Колька стоял у стола прямой, с этим своим лицом человека, который поступает правильно, и это лицо у него было уже тогда, за год до всего.

— Он сказал, что вы всё видели, — сказала завуч.

— Я видел, — сказал Колька.

Он не видел. Мастерская выходит окнами во двор, а Колька в это время был в столовой, на втором этаже, что было потом установлено и никого не заинтересовало.

Он догадался.

Колька Суриков знал, что Жека думает про эту сигару, потому что Жека сам ему рассказал в октябре, у гардероба, когда они ещё были Колян и Жека и делили один ластик.

Дальше был педсовет. На педсовет вызвали мать.

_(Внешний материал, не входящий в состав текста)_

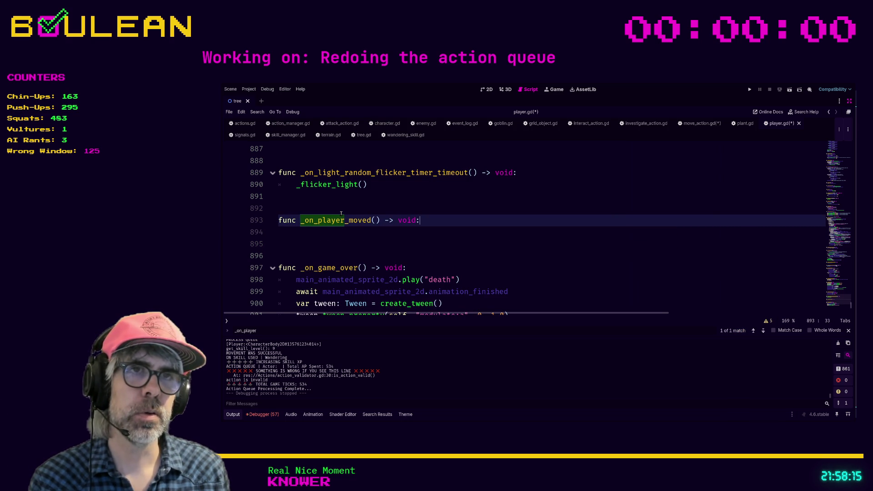
key(Return)
text(proc)
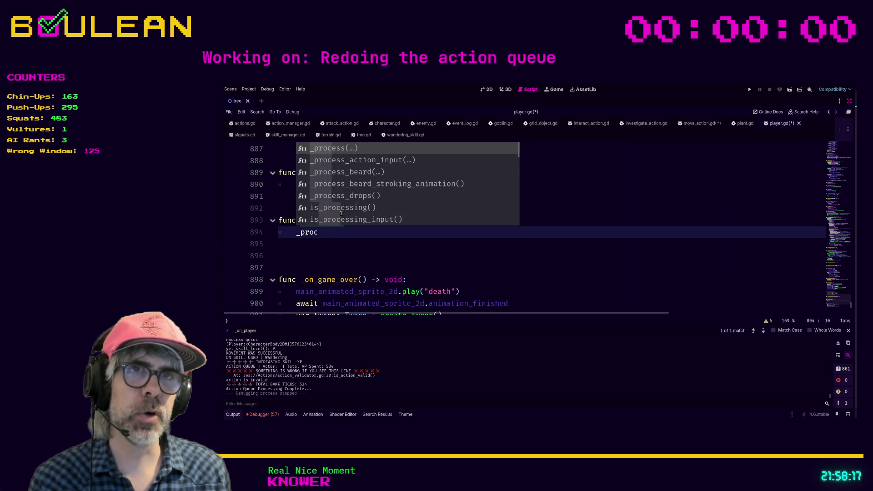
text(ess_drops()
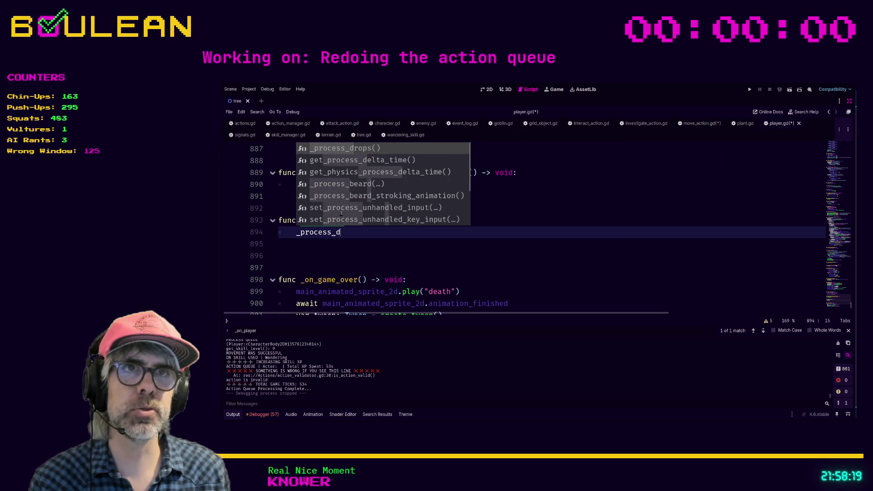
key(Return)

Мать пришла со смены, в своём бордовом, и просидела в коридоре сорок минут, а потом ещё двадцать в кабинете, и когда вышла, у неё было такое лицо, что Жека, стоявший у окна, отвернулся к стеклу и стоял так, пока она не подошла.

Домой шли молча. Дома она сказала одну фразу:

— Ты понимаешь, что теперь про меня скажут на работе?

И ушла на кухню.

Вот это и было фиаско. Не сигара, не завуч и не педсовет.

Пал Палыч на педсовете сказал следующее. Ему дали слово последнему, и он сказал:

— Ящик у меня не запирается. Я его тринадцать лет не запираю. Если вещь тринадцать лет лежит в незапертом ящике в школе, то удивительно другое: что её взяли только сейчас.

Классная сказала, что это не оправдание.

— Это не оправдание, — согласился Пал Палыч. — Это объяснение. Оправдываться будет он.

На следующий день Жека принёс пенал в мастерскую. Он пришёл после уроков, положил на верстак и стоял.

Пал Палыч вытер руки, взял пенал, отвинтил крышку, посмотрел внутрь, завинтил и убрал в ящик. Ящик не запер.

Потом он сел на табурет и спросил:

— Семёнов. Ты её выкурить хотел или хотел, чтоб она у тебя была?

Жека стоял и молчал.

— Ты подумай, не спеши.

Жека подумал.

— Чтоб была, — сказал он.

Пал Палыч кивнул.

— Тогда ты дурак, но не вор, — сказал он. — Иди, у меня рейка не пилена.

Вот и всё, что было. Больше про это в школе не вспоминали, кроме того, что Колька перестал быть Коляном, а через месяц двор узнал подробности, и он стал Сургучом.

Теперь про сигареты.

Первого января девяносто второго года на нашем районе выяснилось, что мир поменялся, и выяснялось это в течение недели, лихорадочно и без всякой системы. Люди пробовали всё подряд. У кого-то работало, у большинства нет.

Жека пробовал у гаражей, вместе со всеми.

Ему сунули сигарету — «Приму», чужую, — сказали «на, дёрни, у Витьки от этого рука загорелась». Он взял в зубы, прикурил, поднёс ко рту.

И в этот момент кто-то сзади толкнул его в спину, потому что там была толпа и все толкались.

Он не затянулся.

А человек, который его толкнул, отлетел.

Не сильно, метра на полтора, и сел на снег, и все засмеялись, и Жека засмеялся тоже, и никто ничего не понял, включая его самого.

Понял он через две недели.

Он проверял это один, у забора, где сидел дед. Он проверял методично, потому что читать условия задачи до конца было его единственным настоящим талантом.

Сигарета в зубах, прикурена, не затянулся — держит. Сигарета в зубах, не прикурена — не держит. Прикурена, лежит рядом на бетоне — не держит. Прикурена, в зубах, затянулся — …

Вот здесь он остановился.

Он стоял у забора с сигаретой в зубах и понимал, что проверить последний пункт можно ровно один раз, и что если он окажется прав, то проверка обойдётся ему во всё.

Он не стал проверять.

Он вынул сигарету, затушил о бетон и пошёл домой, и с тех пор так и держал: в зубах, прикуренную, до фильтра, ни разу.

За полгода он не сделал ни одной затяжки.

Никто на районе, кроме Профессора, не понимал, чего это стоит, а Профессор понимал только арифметически.